Ztot = R1 / (j*w*R1*C + 1) + j*w*R2*L / (R2 + j*w*L)

Common denominators,

Ztot = [R1*(R2 + j*w*L) + j*w*R2*L*(j*w*R1*C + 1)] / [(1 + j*w*R1*C)*(R2 + j*w*L)]

Now it might be tempting to continue simplifying and distribute and all, but this is a little better.  Here's a trick: you want to try to factor it into factors of the form constants, constants*j*w, (1 + j*w/constant), (1 + j*w/constant - w^2 / constant^2), etc.  Each factor of w is called a pole (if it's in the denominator) or zero (numerator).  If we can find pairs of poles and zeroes that we can make equal by adjusting the constants, we can cancel them out.  This is called pole-zero cancellation or compensation, and shows up in a number of places.  (A good example is adding capacitors in parallel with resistors to compensate for capacitive loading in a voltage divider, as used in oscilloscope attenuators.)

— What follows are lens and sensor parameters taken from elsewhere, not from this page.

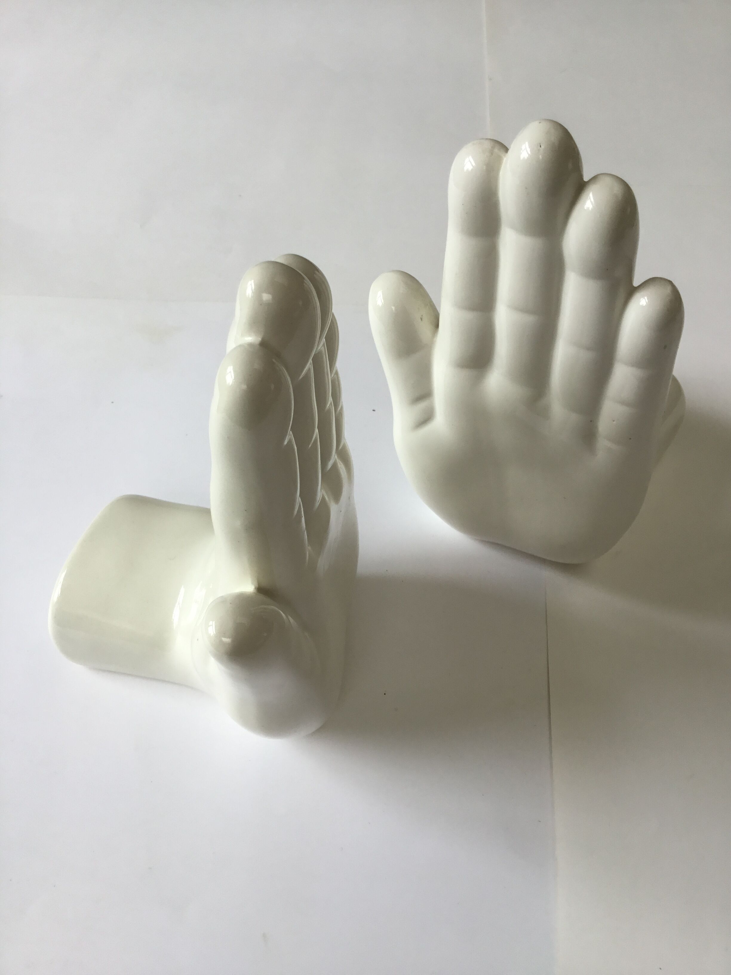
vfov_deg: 58.4
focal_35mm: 31
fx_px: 873
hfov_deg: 45.4
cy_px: 488
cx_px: 366
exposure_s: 1/110
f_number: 2.4
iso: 25
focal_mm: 3.3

Ztot = [R1*R2 + j*w*L*(R1 + R2) - w^2*R1*R2*L*C] / [(1 + j*w*R1*C)*(R2 + j*w*L)]

Shifting around the constants...

Ztot = R1*[1 + j*w*L*(R1 + R2) / (R1*R2) - w^2*L*C] / [(1 + j*w*R1*C)*(1 + j*w*L / R2)]

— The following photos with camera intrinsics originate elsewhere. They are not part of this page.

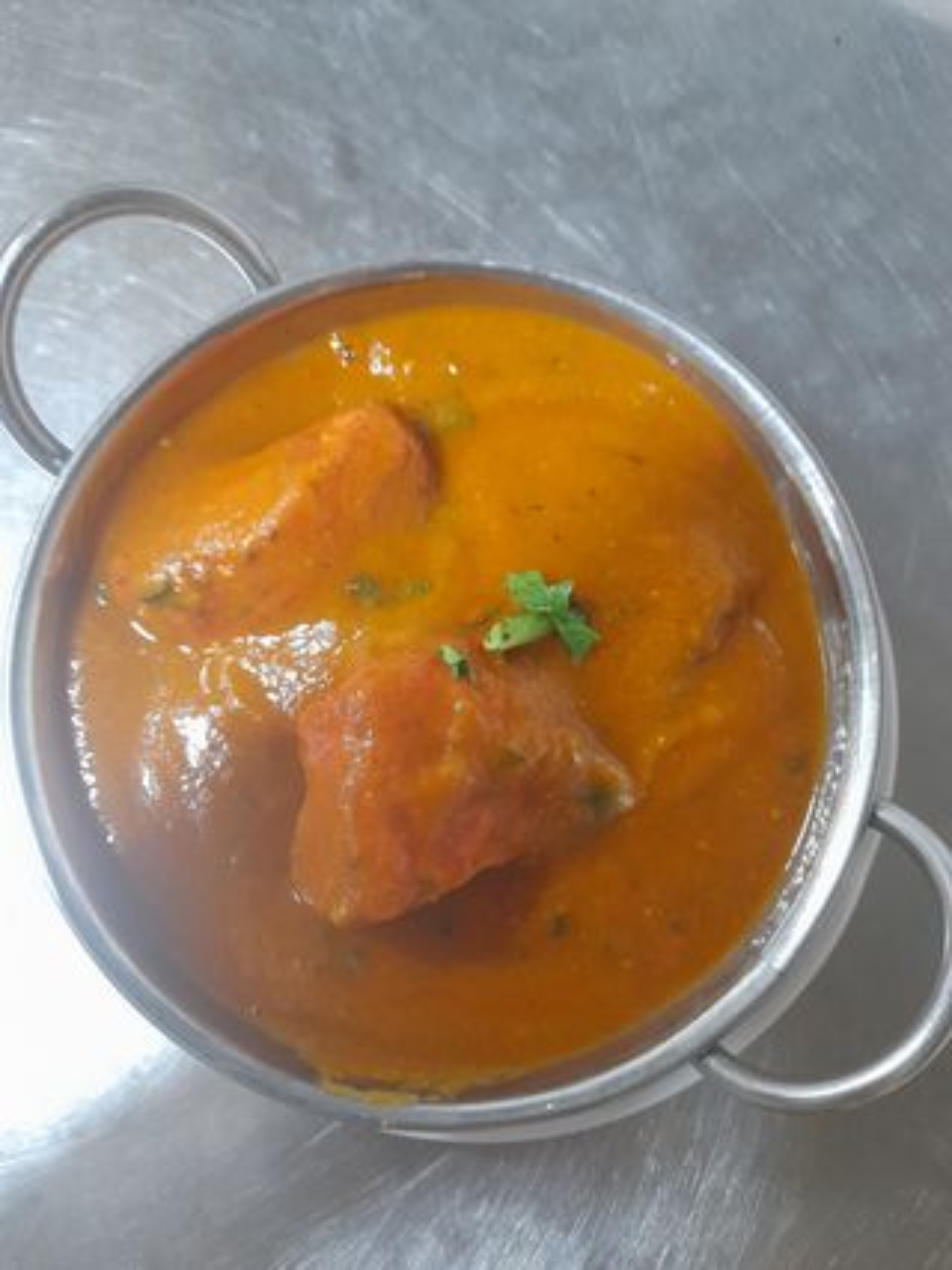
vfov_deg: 69.4
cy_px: 635
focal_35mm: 25
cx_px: 476
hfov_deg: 54.9
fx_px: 917
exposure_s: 1/25
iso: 400
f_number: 2
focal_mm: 4.6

At this point, it might be worthwhile to insert some other variables.  Anywhere we see L*C, we should be thinking: aha, resonant frequency!  So we will use w_0 = 1 / sqrt(L*C) there.  We might also combine (R1 + R2) / (R1*R2) = 1/Rpar, a nice observation.  Also, when we have a quadratic in w, we can label the coefficients more specifically: (1 + w*zeta / w_0 + w^2 / w_0^2), where zeta is the damping ratio.  This gets,

Ztot = R1*[1 + j*w*L / (Rpar*sqrt(L*C)*w_0) - w^2 / w_0^2] / [(1 + j*w*R1*C)*(1 + j*w*L / R2)]

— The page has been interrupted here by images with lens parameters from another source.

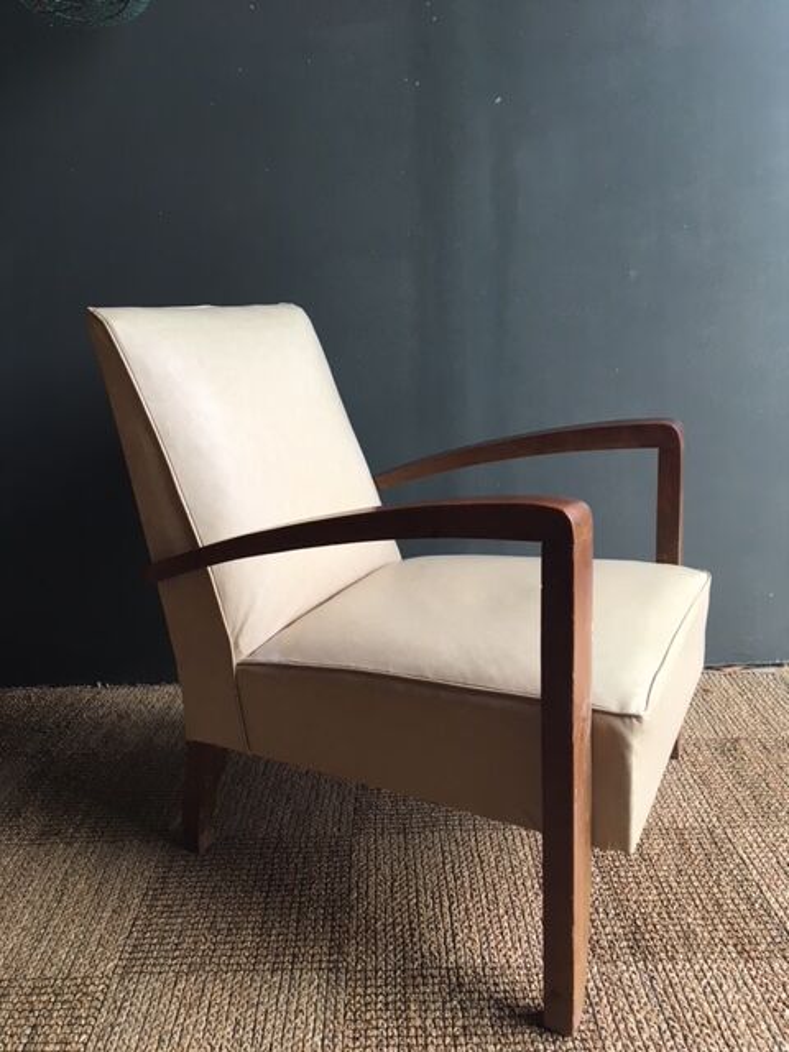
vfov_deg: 61.7
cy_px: 526
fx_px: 881
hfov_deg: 48.2
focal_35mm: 29
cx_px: 394
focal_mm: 4.15
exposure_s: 1/33
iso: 25
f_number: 2.2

It looks worse before it gets better.  That middle term is looking useless, right?  Hold on..

Ztot = R1*[1 + j*w*sqrt(L/C) / (Rpar*w_0) - w^2 / w_0^2] / [(1 + j*w*R1*C)*(1 + j*w*L / R2)]
Ztot = R1*[1 + j*w*zeta/w_0 - w^2 / w_0^2] / [(1 + j*w*R1*C)*(1 + j*w*L / R2)]

sqrt(L/C) / Rpar = zeta

This is important now!  sqrt(L/C) is a characteristic: the resonant impedance of the LC circuit (which you'll notice is series resonant, except with resistors in parallel with each element, rather than one in series).  The ratio of this against the equivalent damping resistance (i.e., the resistors act in parallel) is the damping ratio.

We're also in the final step, because we can factor this quadratic easily.  We know that if zeta > 1, the network is overdamped, and will factor into two real parts.  We can assign values of R1 and C to cancel the R2 and L parts, and achieve pole-zero cancellation.  If zeta < 1, the network is underdamped, and will ring when excited by a transient (and will have an impedance trough at w_0, the ratio between valley and flat-band being zeta).

Doing the same for the denominator (and labeling the zetas and omega-naughts as 0 and 1) gives,

Ztot = R1*[1 + j*w*zeta/w_0 - w^2 / w_0^2] / [(1 + j*w*zeta_1 / w_1 - w^2 / w_1^2)]

w_0 = 1 / sqrt(L*C)
zeta_0 = Zc / Rpar
Rpar = R1*R2 / (R1 + R2)
Zc = sqrt(L/C)
w_1 = w_0 * sqrt(R2/R1)
zeta_1 = (Rav / Zc + Zc / Rav)
Rav = sqrt(R1*R2) [by the way, this is the geometric mean, hence 'av']

Now all we need to do is equate zeta_0 = zeta_1 and w_0 = w_1, and the poles and zeros cross out!

w_0 = w_0 * sqrt(R2/R1)

This is easy, just set R1 = R2!

Now that means R1 = R2 = Rav == R, just to simplify things a little, and Rpar = R / 2.

Zc / (R / 2) = (R / Zc + Zc / R)
2 * Zc = (R^2 / Zc + Zc)
Zc = R^2 / Zc
Zc^2 = R^2

Zc = +/- R

Noteworthy that the circuit will still be critically damped if we use a negative resistance (which can be synthesized with an op-amp).  But for almost all purposes, we pick the positive root.  So R = sqrt(L/C).

So, in conclusion, starting with an R||L circuit, we put in series with it, R1||C, where:
R1 = R
C = L / R^2

A lot of math, for such a painfully simple result, no?  But this is how things go.  There's a lot of things we can solve from those central equations, like how the impedance varies, or peaks (or troughs) with frequency, how wide the feature is (+/- 3dB points, say), what the voltage divider ratio is, what the impedance in the middle is, etc.  All those options, and more, are essentially present in that equation, there for the solving; we just have to take a direction that results in our desired solution.  So we should accept that the equation is much less simple, and that we will have some work to do, to find the one solution we're looking for.

Tim


Bravo Tim.....fantastic presentation. Thank you!